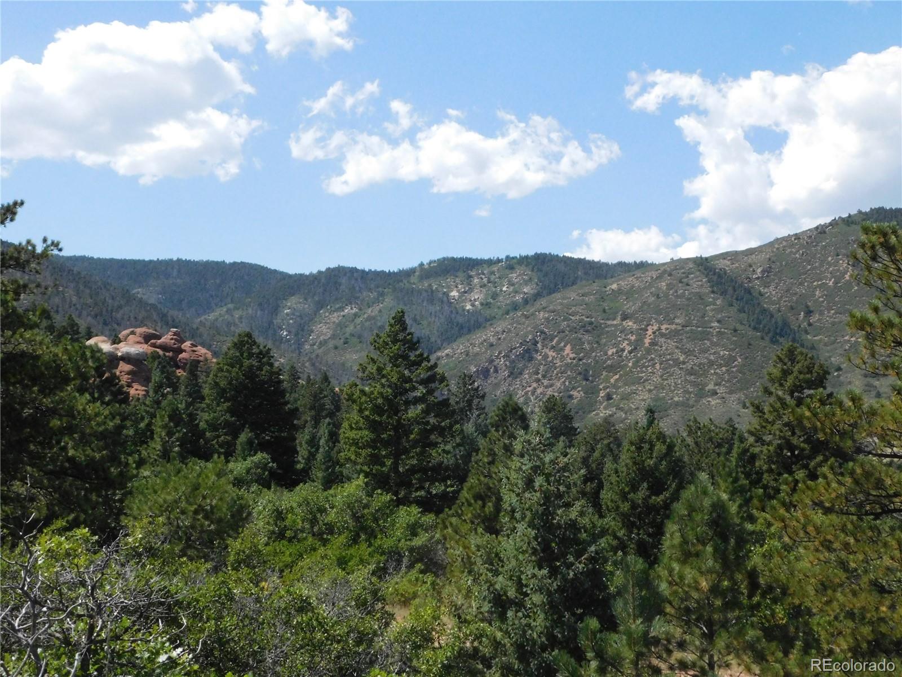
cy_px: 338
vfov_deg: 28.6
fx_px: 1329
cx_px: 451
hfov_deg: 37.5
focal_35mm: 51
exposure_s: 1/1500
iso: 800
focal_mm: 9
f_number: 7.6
* * *
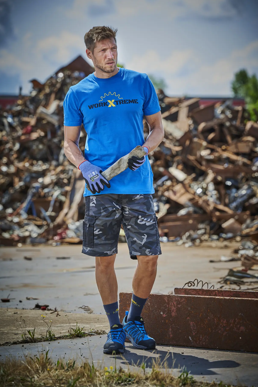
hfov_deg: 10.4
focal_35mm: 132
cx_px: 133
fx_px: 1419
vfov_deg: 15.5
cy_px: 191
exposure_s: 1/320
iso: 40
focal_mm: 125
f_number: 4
* * *
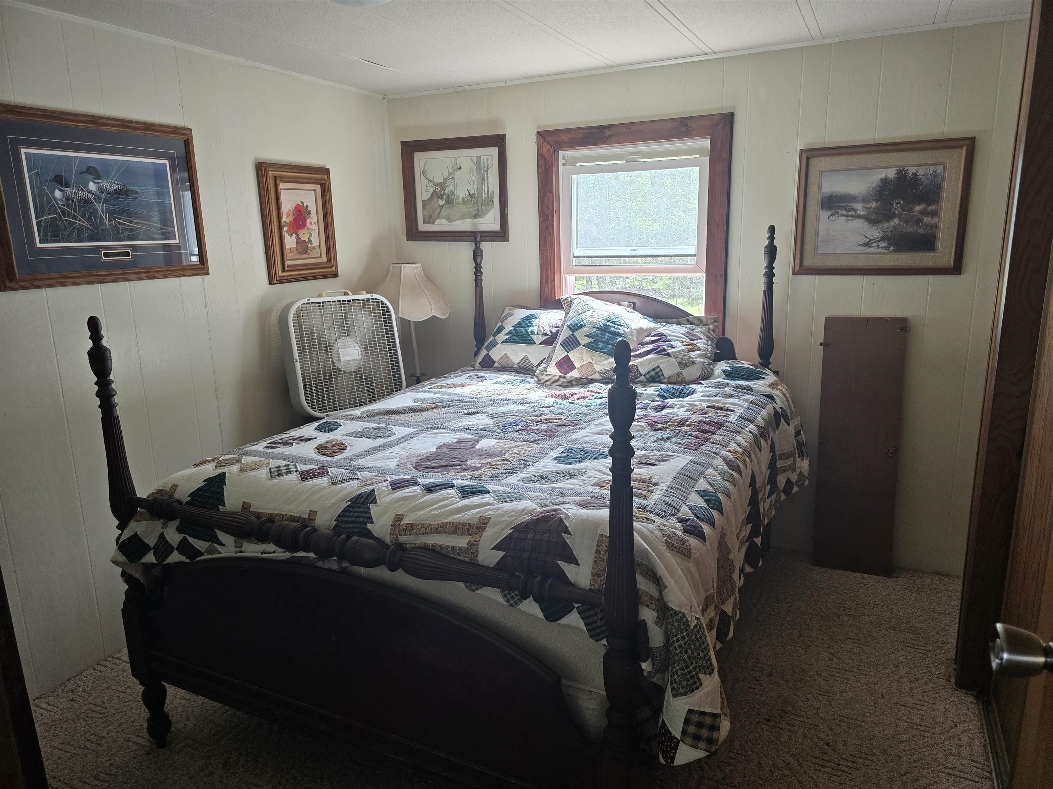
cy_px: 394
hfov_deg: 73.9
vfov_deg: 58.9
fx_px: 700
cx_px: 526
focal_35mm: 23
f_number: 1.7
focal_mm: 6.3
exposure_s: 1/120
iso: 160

Aim of the exercise:
Above are some lines. Repeat exactly, and only, those from the line that has "hfov_deg: 10.4" through the line that has "f_number: 4".

Solution:
hfov_deg: 10.4
focal_35mm: 132
cx_px: 133
fx_px: 1419
vfov_deg: 15.5
cy_px: 191
exposure_s: 1/320
iso: 40
focal_mm: 125
f_number: 4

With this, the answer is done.